2016年1月29日(金)『シアターコクーンの猿之助、元禄港歌』

 元禄港歌は、狐の親子の伝説である葛の葉の子別れを下敷きにして、数奇な運命に操られた廻船問屋一家と盲目の女芸人一座を巡る恋愛悲劇であり、親子の愛情と情念の物語である。

播州赤穂の港町が舞台。一代で播州一の廻船問屋に育てた養子平兵衛とお浜夫婦には、子供が二人いて、長男信助は江戸の支店で働き、次男は地元で遊び呆けている。長男信助は、お堂に捨てられていた赤ちゃんを、この夫婦が、引き取って、育てたという設定だが、実は、この地に1年に一度回ってくる盲目の女芸人の一座の頭、糸栄と、平兵衛の間に生まれた子供であった。妻のお浜は、それと知って育ててきた。しかし、平兵衛と自分の間にできた実子万次郎の方を可愛がり、長男信助を邪見にし、実子を跡取りにと願っている。たまたま信助が、江戸から業務報告のため本店のある播州を訪れた時、折よく盲目の女芸人一座が、播州に巡ってきた。ここから一連のドラマが始まる。次男の万次郎と芸人一座の道案内人、目が見える歌春は、数年前からすでに恋愛関係ができていて、相思相愛の仲である。ただ身分違いの愛を廻船問屋の親が認めるはずもなく、歌春は、自分を好きだと言ってくれる和吉と所帯を持つことを決意する。万次郎も了解するが、一年に一度の逢瀬に、再び関係を結んでします。芸人一座には、初音という盲目の芸人がいて、その美貌から、長男の信助が好きになり、ついになって恋仲になってしまう。親子3人が、盲目の女芸人一座の女達と関係を持つという、とんでもないストリー展開になる。盲目の女芸人一座は、芸を披露してお捻りをもらうだけでなく、日常的に春を売っていたのであろう。廻船問屋の息子二人が、共に女芸人一座の女と関係を持つという、極めて不安定な関係の中に、最大の悲劇が訪れる。次男万次郎との結婚を諦め、和吉との結婚を決めた歌春だが、恋中にある万次郎との密会の噂を、和吉に問い詰められ、とうとう万次郎との関係をばらしてしまう。使い古しを自分に廻されたと頭にくる和吉。謡の会の当日、万次郎に代わり舞台に立つ信助、能衣装を着た信助を、万次郎と思った和吉は、毒薬を顔にまき、信助の目は潰れ、盲目になってしまう。和吉は、歌春を刺し、自殺してしまう。歌春は、瀕死の重体のなか、能舞台にやってきて、なぜ和吉がこんな行為をしたのか、廻船問屋一家に伝える。歌春は、廻船問屋夫婦、万次郎、座元糸栄に手を握られながら息絶える。
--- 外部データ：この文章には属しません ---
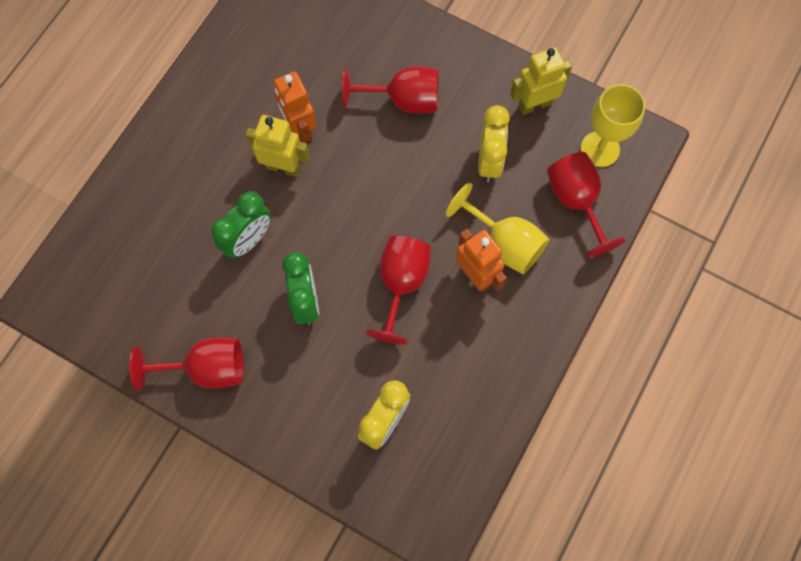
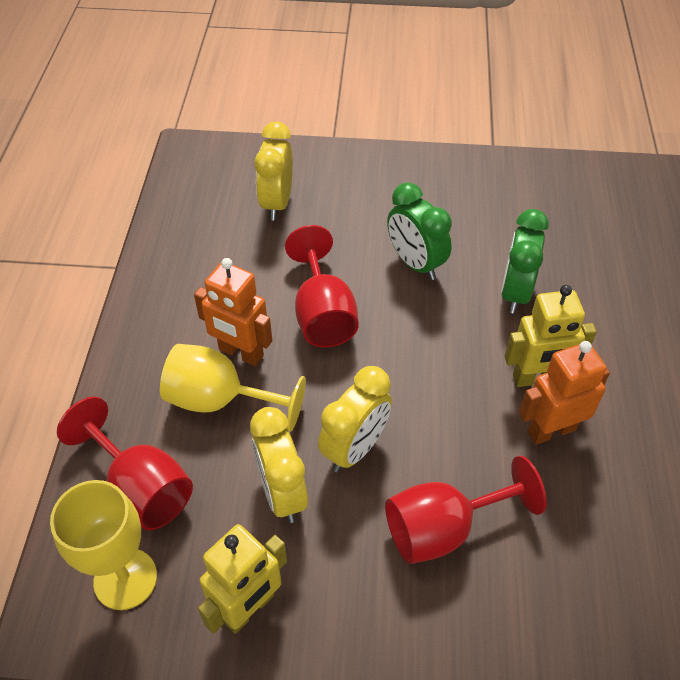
camera: 155 degrees right, 20 degrees down
red goblet [129,338,244,390] -> none
orange robot [274,72,317,143] -> orange robot turned 60 degrees counterclockwise [519,341,610,445]
none -> yellow clock [318,366,392,472]

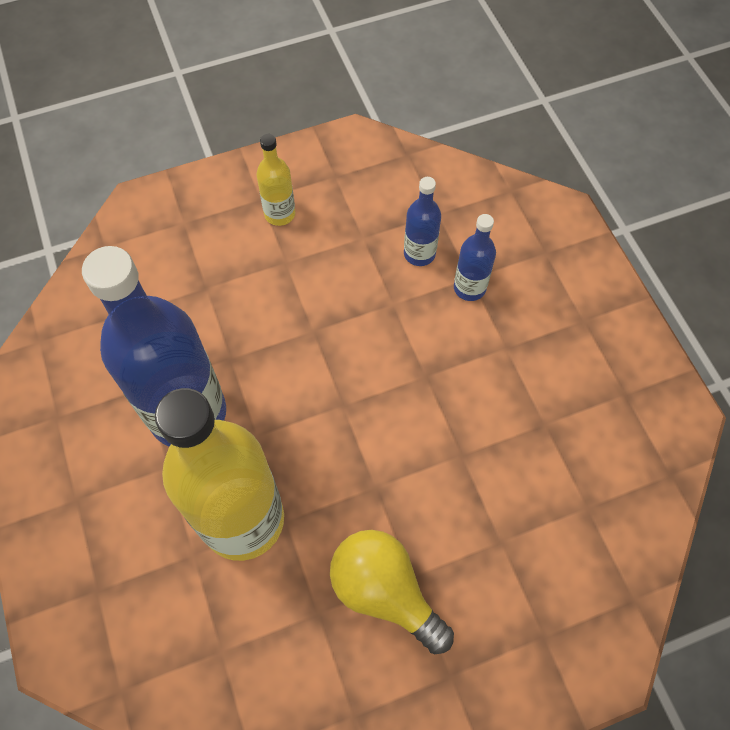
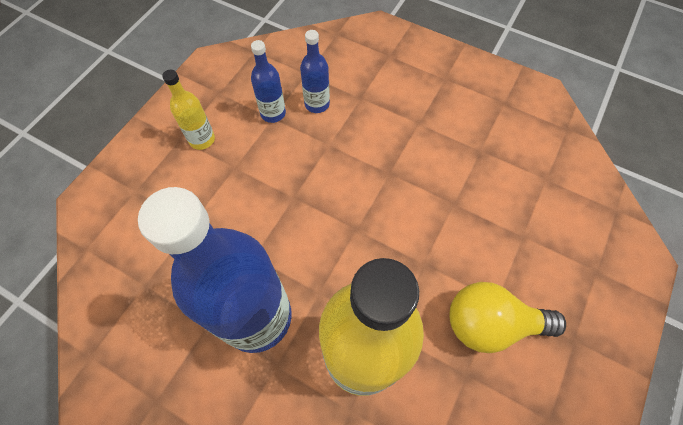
camera: 40 degrees left, 0 degrees up
blue bottle [454,214,496,301] -> blue bottle moved to [251,40,286,123]

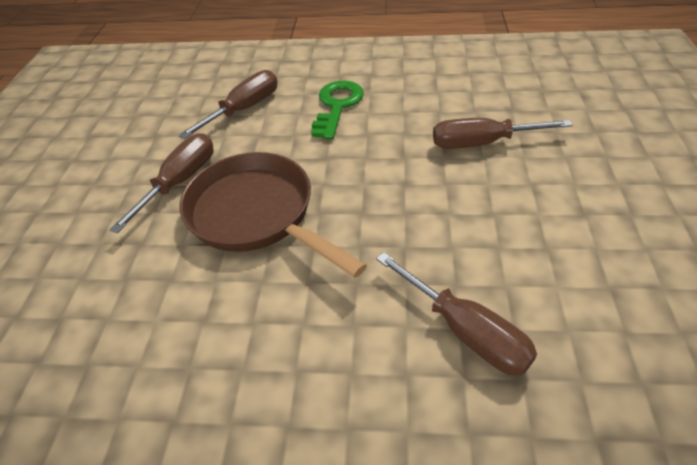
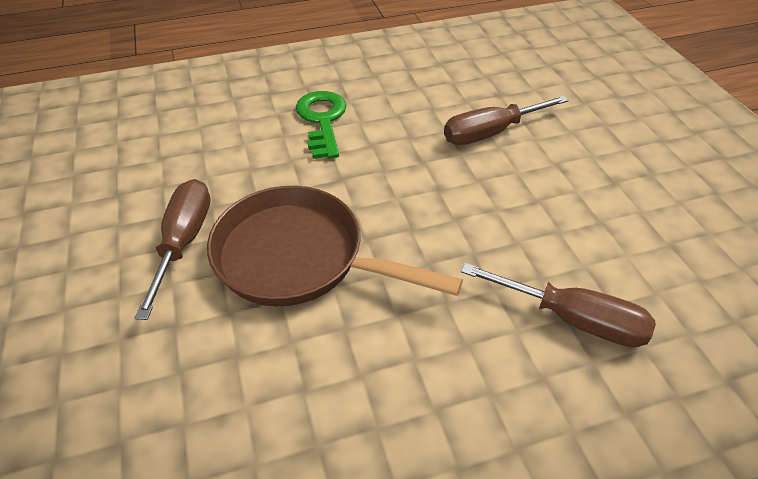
camera: 25 degrees left, 0 degrees up
brown screwdriver [178,70,278,139] -> none

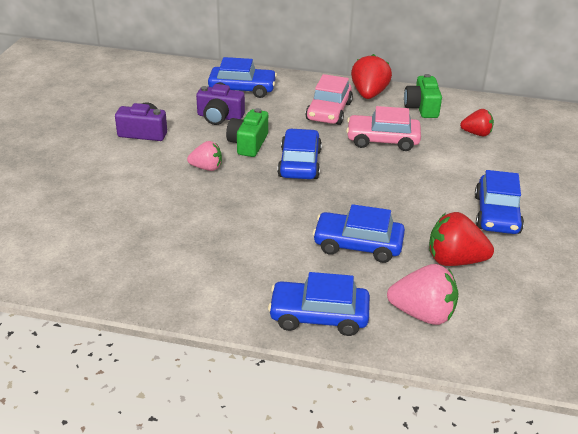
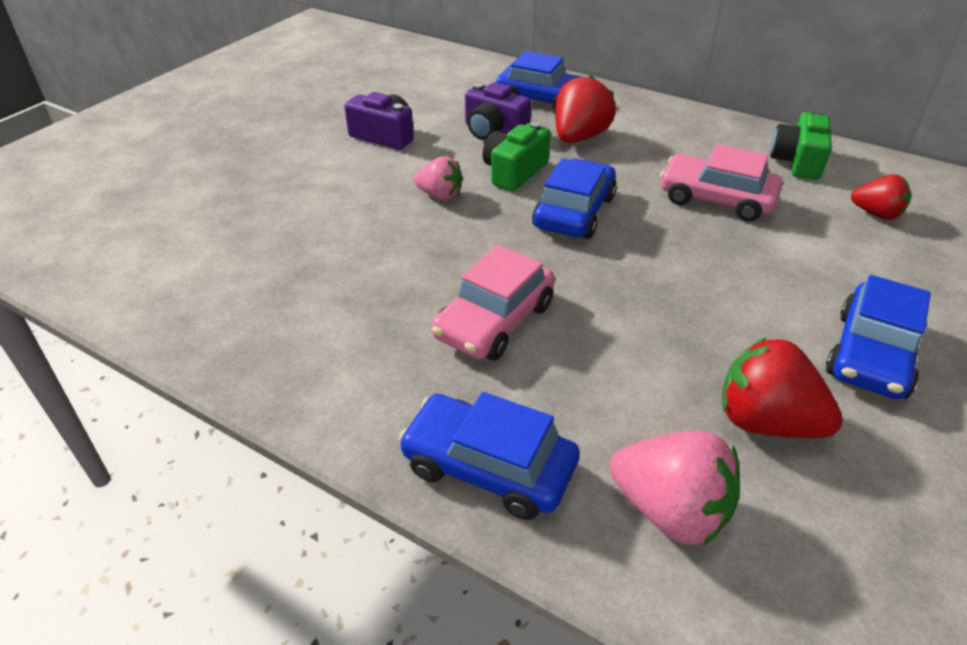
camera: 20 degrees right, 5 degrees up
pink car [306,74,353,125] -> pink car moved to [431,245,555,361]
blue car [313,204,405,263] -> none
red strawberry [351,54,392,99] -> red strawberry moved to [555,75,616,143]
盲目になった信助は、女芸人一座とともに、播州を後にするのであった。

簡単なストーリーを書いたが、この演劇の主役は、誰かというと、私には、廻船問屋の妻、お浜役の新橋耐子の存在が大きいと思う。

芸人の子供と知りながら、半ば無理強いされて育てさせられた悔しさ、我が子万次郎への愛情の深さ、夫への軽蔑心、芸人一座への侮蔑、そして訪れた悲劇の中で、母として受けとめる、感情に揺れる廻船問屋の奥さんを、貫録たっぷりに、見事演じていた。

猿之助は、女芸人一座の座元糸栄役だが、実は長男の信助の母なのだが、物語上では、はっきりと明かされない。終始、暗い顔をして、少し横を向いて、伏し目がち,盲らだから感情の起伏は少なく、表情は押し殺して、変えない。どこか信田の森にすむ女狐のような顔に見せているようだ。廻船問屋の主人と再会しても、子供を作った関係にも拘らず、嬉しい表情も見せず、我が子万次郎がいるというのにも嬉しい顔はせず、とらえどころがない。舞台上では、猿之助扮する糸栄を軸に、ドラマが展開していく訳ではなく、完全に過去の関係なのだ。したがって、舞台上では、主役には見えない。ようやく息子の目が潰れて、最後に信助と手を重ねるシーンだけが見せ場、猿之助fanとしては、なんとも物足りない思いがした。ただ、11月には、ワンピースの少年役を元気よく演じていた役者が、1月は、盲らの女芸人一座の、影を背負って生きている座元を、中年から初老にかけての役を、女形として演じるのだから、見事なものだ。動のワンピース、静の糸栄。このまったくもってかけ離れた役を、短期間で、演じ分けらるのであるから、役者としての腕は物すごく、猿之助の役者としての引き出しの多さに、ただただ驚いて帰宅した。